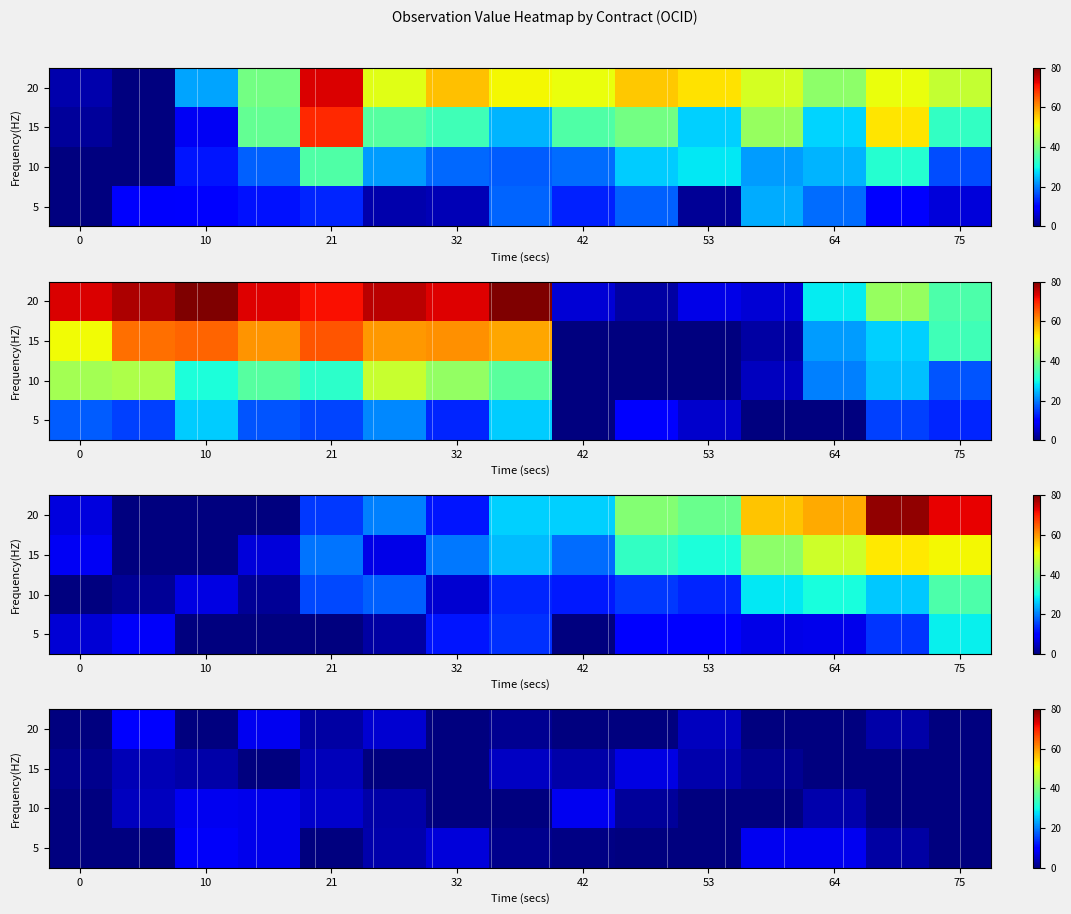

Is it true that 20 equals -6.0 at 64?

False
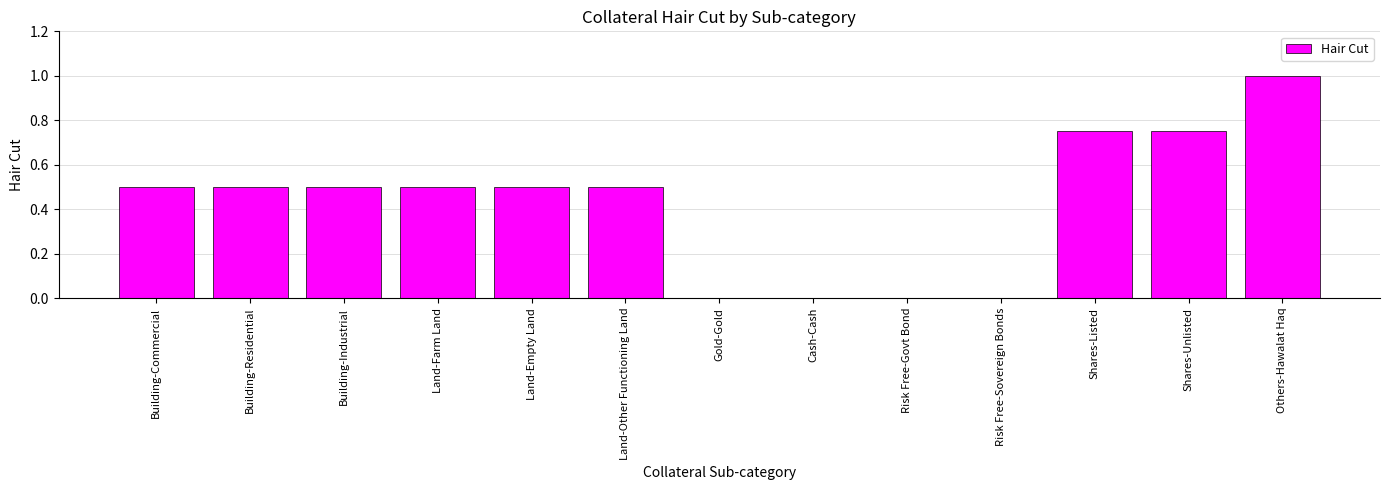

The chart shows a value of 0.4 at Gold-Gold. True or false?

False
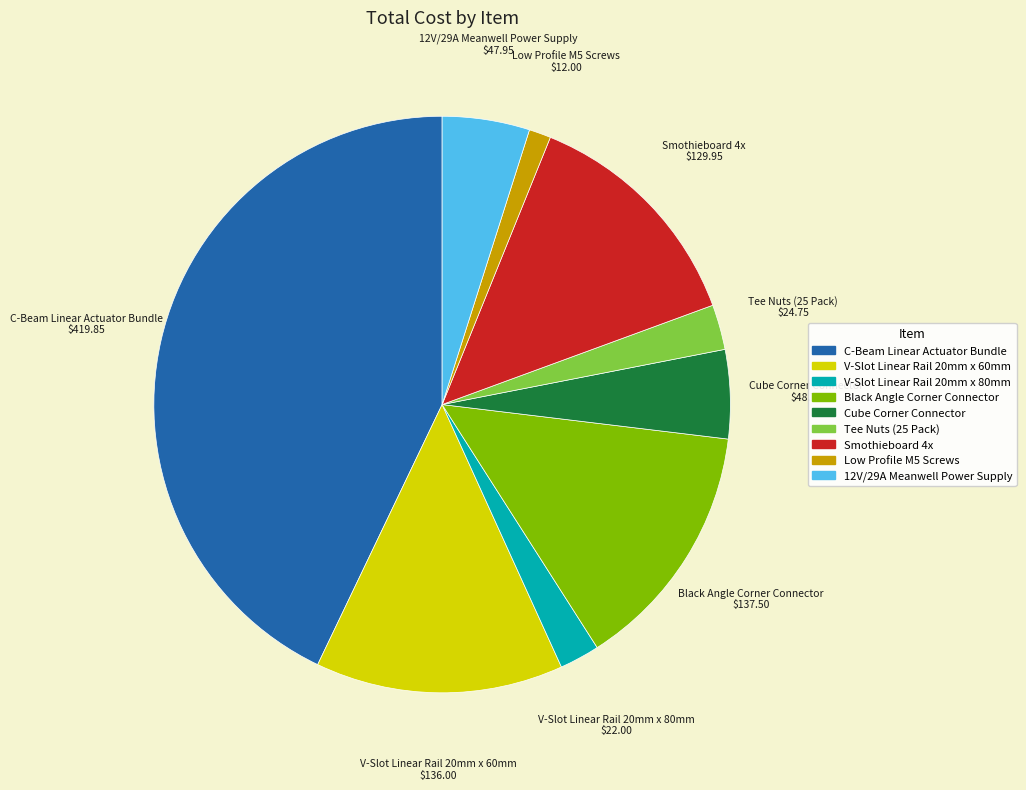

How many slices are in this pie chart?

9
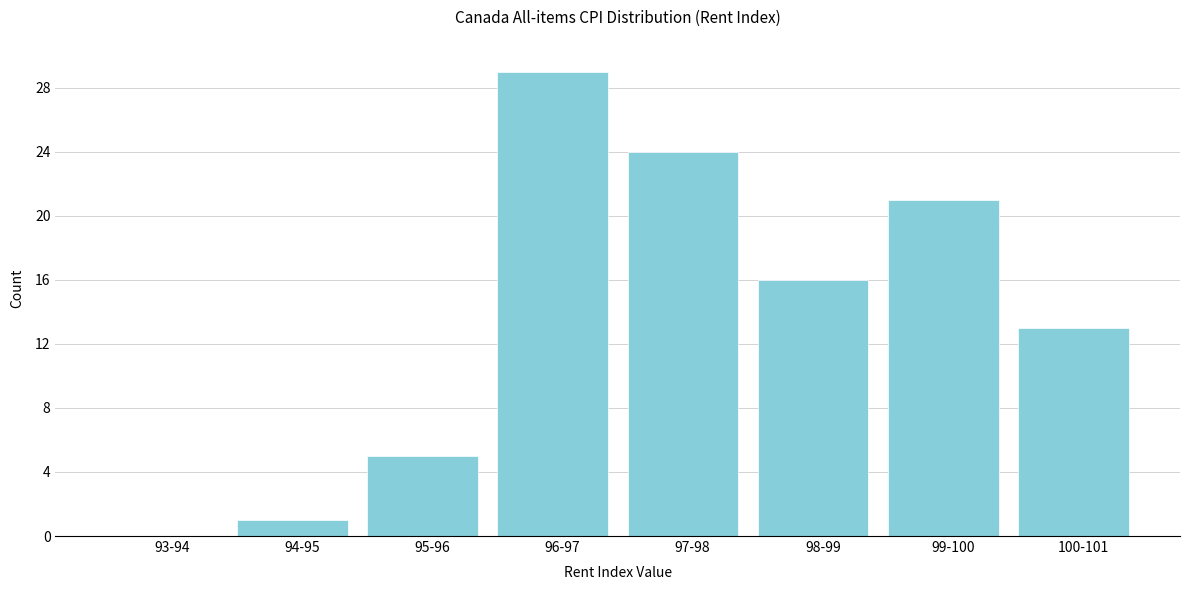

Reading left to right, what are all the values shown in this chart?

93-94=0	94-95=1	95-96=5	96-97=29	97-98=24	98-99=16	99-100=21	100-101=13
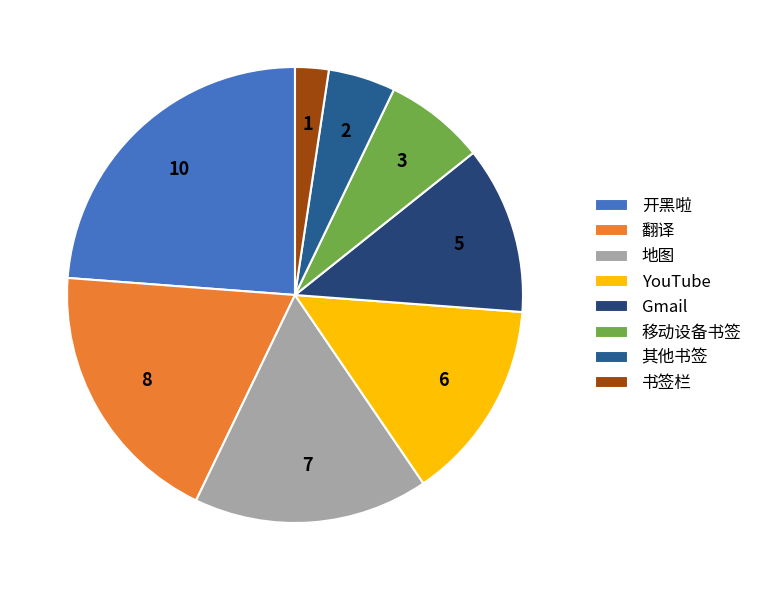

Combined, what portion of the pie is 翻译 and 书签栏?

21.4%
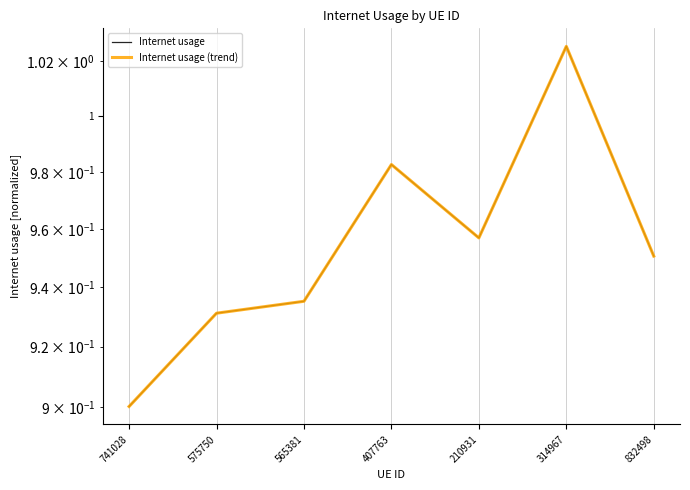

What is the average value of the Internet usage series?

1.0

▶ [Task to complete]: Gather each line of the rows above that contains the word "this". Case counts.

▶ [Answer section]:
How many slices are in this pie chart?
Reading left to right, what are all the values shown in this chart?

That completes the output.